LaPointe, Maitland and another FSU colleague, Julie Stierwalt, an associate professor of communication science and disorders, designed a set of experiments to test their hypothesis that the more you demand of people with movement disorders, the more you put them at risk for losing their balance and falling.
Walking & Talking
The team assembled an all-volunteer study group of 27 individuals with Parkinson's disease, most patients of Maitland's in his practice at Tallahassee Memorial Healthcare. Nineteen of the members were men, and ages ranged from 41 to 91, with an average of 67.4.
At the center, patients were asked to walk down a special, 14-foot-long carpet studded with thousands of electronic sensors linked to a computer. These sensors instantly measured up to 33 different aspects of the patients' gait, including stride length, step velocity and the amount of "double support" time, or the time patients spent standing solidly on both feet for balance. Each individual's normal walking habits, with no distractions, were assessed to set a baseline, or control, for the experiment.
"Then we asked them to walk the carpet and count at the same time," LaPointe said. "Gradually, we ramped up the cognitive load on them and the effect was dramatic."
At first, patients were asked to walk and count by ones, beginning with 24. Next, they were asked to walk and begin counting backwards from 95 by threes, a tougher task. The last test was the hardest—patients were asked to walk and count in a sequence of letters and numbers, for example, H-1, I-2, J-3, K-4 and so forth.
As the mental tests got more difficult, all of the patients, regardless of age, took drastically shorter steps, took more of them and slowed down (see page 17). All the indicators showed that the higher the cognitive load borne by patients, the greater difficulty they had in balancing themselves.
LaPointe said the results demonstrate a phenomenon that neuroscientists call cognitive resource allocation. Essentially, our brains can only allocate so much attention and thinking power, or resources, for multiple tasks. When tasks call for more cognition than can be allocated, performance breaks down. People who start out with compromised cognitive resources therefore get taxed much more easily by even simple tasks—such as walking and talking at the same time.
A Lesson for Caregivers
What the study shows, LaPointe said, is that anyone who is in charge of providing care to people with Parkinson's disease should be cautious about talking to their subjects during walks. Even light conversation can make it more difficult for patients to keep their balance.
"Here at the hospital, the physical therapists have heard the preaching to the choir, and they're now training caregivers at home as well as here to not talk and ask questions while they are doing physical gait therapy. It may slow their patients' recovery and put them at risk for falling."
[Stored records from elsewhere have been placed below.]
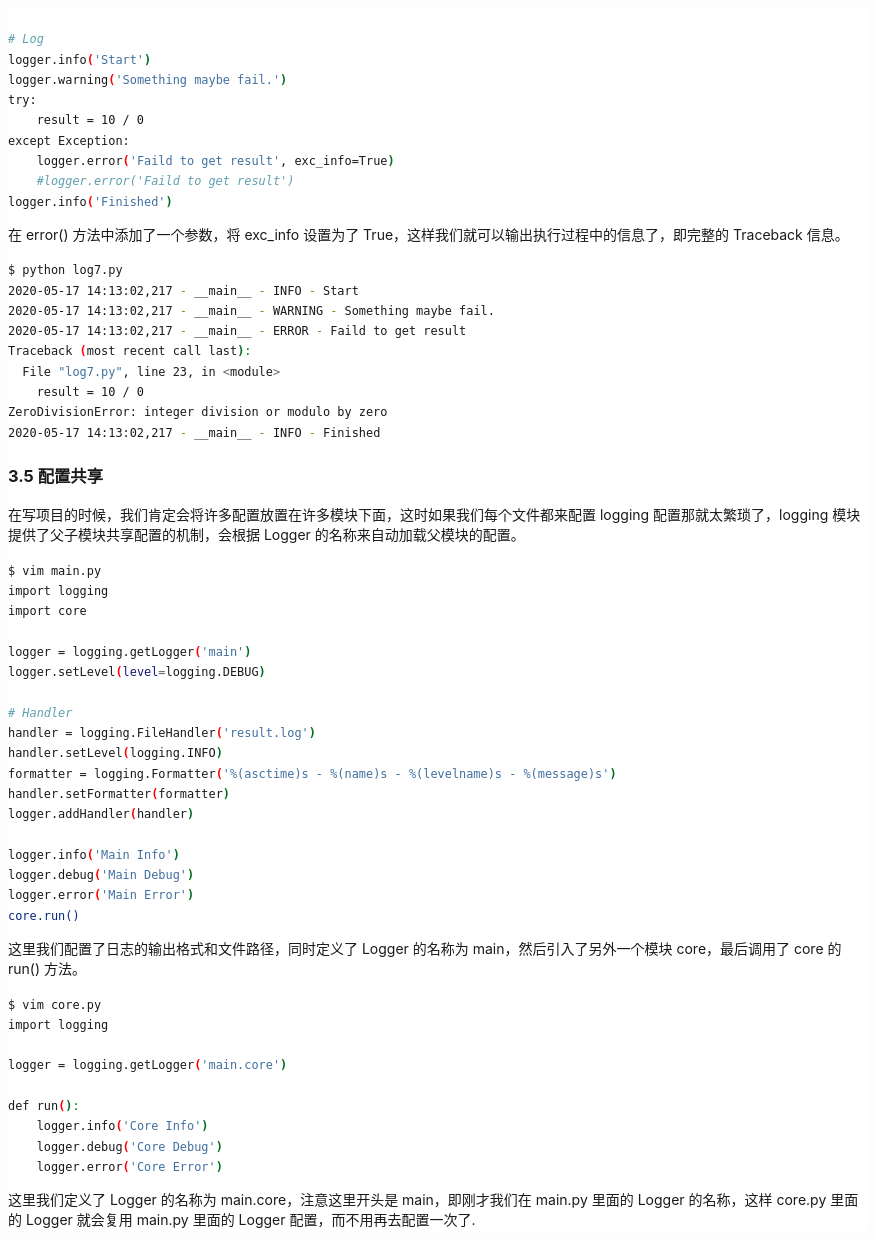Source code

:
 ```bash
 
# Log
logger.info('Start')
logger.warning('Something maybe fail.')
try:
    result = 10 / 0
except Exception:
    logger.error('Faild to get result', exc_info=True)
    #logger.error('Faild to get result')
logger.info('Finished')
```
在 error() 方法中添加了一个参数，将 exc_info 设置为了 True，这样我们就可以输出执行过程中的信息了，即完整的 Traceback 信息。

```bash
$ python log7.py
2020-05-17 14:13:02,217 - __main__ - INFO - Start
2020-05-17 14:13:02,217 - __main__ - WARNING - Something maybe fail.
2020-05-17 14:13:02,217 - __main__ - ERROR - Faild to get result
Traceback (most recent call last):
  File "log7.py", line 23, in <module>
    result = 10 / 0
ZeroDivisionError: integer division or modulo by zero
2020-05-17 14:13:02,217 - __main__ - INFO - Finished
```
### 3.5 配置共享
在写项目的时候，我们肯定会将许多配置放置在许多模块下面，这时如果我们每个文件都来配置 logging 配置那就太繁琐了，logging 模块提供了父子模块共享配置的机制，会根据 Logger 的名称来自动加载父模块的配置。

```bash
$ vim main.py
import logging
import core
 
logger = logging.getLogger('main')
logger.setLevel(level=logging.DEBUG)
 
# Handler
handler = logging.FileHandler('result.log')
handler.setLevel(logging.INFO)
formatter = logging.Formatter('%(asctime)s - %(name)s - %(levelname)s - %(message)s')
handler.setFormatter(formatter)
logger.addHandler(handler)
 
logger.info('Main Info')
logger.debug('Main Debug')
logger.error('Main Error')
core.run()
```
这里我们配置了日志的输出格式和文件路径，同时定义了 Logger 的名称为 main，然后引入了另外一个模块 core，最后调用了 core 的 run() 方法。

```bash
$ vim core.py
import logging
 
logger = logging.getLogger('main.core')
 
def run():
    logger.info('Core Info')
    logger.debug('Core Debug')
    logger.error('Core Error')
```
这里我们定义了 Logger 的名称为 main.core，注意这里开头是 main，即刚才我们在 main.py 里面的 Logger 的名称，这样 core.py 里面的 Logger 就会复用 main.py 里面的 Logger 配置，而不用再去配置一次了.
In future tests, LaPointe said he might want to look at the effect of other distractions, such as a radio or an iPod, on the walking performance of people with movement disorders.
"That's something we haven't tested yet. As it turns out, there have been earlier studies that suggest that some (Parkinson's) patients show some improvement (in walking) if they can get into a rhythm, get synchronized with it.
"But it would have to be a fairly light (cognitive) load for them," he cautioned. "Anything much more, and they can lose balance, slow up, even stop altogether."